В нынешнем, тысяча восемьсот девяносто четвертом году, – к сожалению, не могу сказать, в каком точно месяце, но никак не позже ноября, – умрет в Крыму, – в Ливадии, в своем летнем дворце император и самодержец всероссийский Александр Александрович Романов…
Тут они меня; конечно, сразу лишат слова, – прошептал в заключение Антошин, – Поэтому я больше не придумывал?.. Ну как понятно?..
Далеко не сразу засветилась светло-оранжевая дырка глазка.
– Не, – прошептал наконец Внучкин, – Говоришь, тебе известно, будто в нонешнем году его императорское величество соизволит помереть? А тебе это откеда известно?
– Значит, известно, раз говорю.
– Это никому не может быть известно. Это на тебя одиночка действует с непривычки, вот у тебя ум за разум и заходит… Но за такие слова тебя, брат!..
Внучкин помолчал и добавил:
– Это твое счастье, что тебе не приведется сказывать свое последнее слово… А то, я так полагаю, за такие слова – петля на шею и будь здоров! Это как пить дать… Счастье твое, что у меня карахтер слабый… Другой бы обязательно доложил по начальству. Моментально на тебя железа понавешают, а потом и самого, под перекладинку, на свежий воздух.
– Это почему же не придется сказывать? – рассерднлся Антошин, которйй, говоря по совести, ожидал, что его речь произведет более глубокое и разностороннее впечатление на надзирателя. – Обязательно скажу, а дальше будь, что будет.

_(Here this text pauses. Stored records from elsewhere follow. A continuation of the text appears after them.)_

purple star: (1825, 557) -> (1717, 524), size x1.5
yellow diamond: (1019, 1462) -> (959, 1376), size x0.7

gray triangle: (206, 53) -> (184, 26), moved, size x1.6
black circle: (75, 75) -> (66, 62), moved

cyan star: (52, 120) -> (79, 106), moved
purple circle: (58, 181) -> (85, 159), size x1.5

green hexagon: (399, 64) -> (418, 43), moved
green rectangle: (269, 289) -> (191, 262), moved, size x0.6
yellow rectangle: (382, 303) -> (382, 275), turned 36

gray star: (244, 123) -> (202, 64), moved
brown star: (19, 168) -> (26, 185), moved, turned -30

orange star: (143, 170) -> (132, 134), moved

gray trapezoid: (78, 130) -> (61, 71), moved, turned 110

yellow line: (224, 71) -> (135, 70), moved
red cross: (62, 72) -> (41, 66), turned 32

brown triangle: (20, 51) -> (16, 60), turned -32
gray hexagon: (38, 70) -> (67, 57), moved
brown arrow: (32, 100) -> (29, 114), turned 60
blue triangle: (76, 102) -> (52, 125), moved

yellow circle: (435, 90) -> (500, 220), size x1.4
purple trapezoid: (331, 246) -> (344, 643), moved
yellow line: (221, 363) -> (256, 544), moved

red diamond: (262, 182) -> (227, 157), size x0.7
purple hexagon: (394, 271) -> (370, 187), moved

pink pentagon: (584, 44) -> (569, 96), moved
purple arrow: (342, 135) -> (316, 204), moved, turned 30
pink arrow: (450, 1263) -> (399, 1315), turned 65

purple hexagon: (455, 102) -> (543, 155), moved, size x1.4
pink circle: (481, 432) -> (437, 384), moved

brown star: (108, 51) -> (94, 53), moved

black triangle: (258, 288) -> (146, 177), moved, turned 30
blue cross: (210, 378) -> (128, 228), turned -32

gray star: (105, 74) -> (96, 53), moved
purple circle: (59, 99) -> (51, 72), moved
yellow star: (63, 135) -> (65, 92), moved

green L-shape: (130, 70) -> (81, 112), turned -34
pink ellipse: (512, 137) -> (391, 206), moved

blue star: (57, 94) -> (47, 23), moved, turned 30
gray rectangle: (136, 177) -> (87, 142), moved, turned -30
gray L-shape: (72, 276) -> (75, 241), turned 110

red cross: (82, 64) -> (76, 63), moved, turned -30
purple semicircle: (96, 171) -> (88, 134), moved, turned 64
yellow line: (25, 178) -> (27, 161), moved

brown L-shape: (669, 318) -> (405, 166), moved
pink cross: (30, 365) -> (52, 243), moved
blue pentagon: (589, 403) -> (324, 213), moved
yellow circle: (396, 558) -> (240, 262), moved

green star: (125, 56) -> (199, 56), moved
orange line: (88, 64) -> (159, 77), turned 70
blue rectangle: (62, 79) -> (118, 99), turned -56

– А где ты ее сказывать будешь? – с явной насмешкой прошелестел Внучкин. В нужнике или где?
– В зале суда. На своем процессе, вот где!
– Тише! Тебя же честью просят, тише!.. Да ты что, с неба свалился? Разве вашего брата, политического, судят? Вашего брата, брат, без суда, пo указу государя императора…
Так и не дождавшись возражения со стороны оглушенного его словами Антошина, Внучкин почему-то вздохнул, громко, на весь коридор, прикрикнул на него: «Спать! Кому сказано!», со скрежетом, на сей раз никого не остерегаясь, задвинул задвижку глазка. Послышались и замерли вдали размеренные шаги Внучкина. Стало совсем тихо.
А Антошин еще долго простоял, упершись горячим лбом в холодное железо двери. Ему не было обидно, что он зря готовил свое последнее слово.
Обидно было другое: снова, в который уже раз, Антошина подвела память, которой он до января этого года имел все основания гордиться. Ведь знал же он давно, еще со времен детдомовского кружка, что со второй половины восьмидесятых годов и приблизительно до тысяча восемьсот девяносто седьмого года царское правительство решилось только на один открытый политический процесс – суд над первомартовцами в 1887 году, тот самый, который в числе других обвиняемых приговорил к повешению Александра Ильича Ульянова. Остальные политические дела решались в тиши кабинетов, за мрачными стенами жандармских управлений, и приговоры выносились без суда, в административном порядке, «по высочайшему повелению».
ГЛАВА ЧЕТЫРНАДЦАТАЯ
I
За все время пребывания под стражей Антошин всего дважды удостоился допроса. В жандармском управлении. Оба раза его допрашивал подполковник по фамилии не то Порожин, не то Порошин, пожилой, тощий, тошнотворно дружелюбный. Но присутствовали при допросах разные товарищи прокурора. При первом допросе полный, в летах, нервный и мешковатый. Как его звали, Антошину так и не привелось узнать. При втором – изящный молодой человек с умным и холодным лицом по фамилии Лопухин. На первом допросе Антошину предъявили протокол обыска, спросили объяснений насчет обнаруженной у него литературы и рукописных листовок. Он сказал, что и листовки и брошюры ему дал на сохранение один человек. Фамилия и адрес этого человека? Нет, он отказывается сообщить фамилию и адрес этого человека. Ему предъявили для опознания несколько фотокарточек, в том числе фотографии Фадейкина, Симы Артемушкиной и Тимоши Коровкина. (Значит и их арестовали! Какая досада!.. Хорошо, что фотографии Фени не было. Значит, с Феней обошлось благополучно. Значит, не все еще на Минделе потеряно. Антошин в Феню верил: она не ударится в кусты.)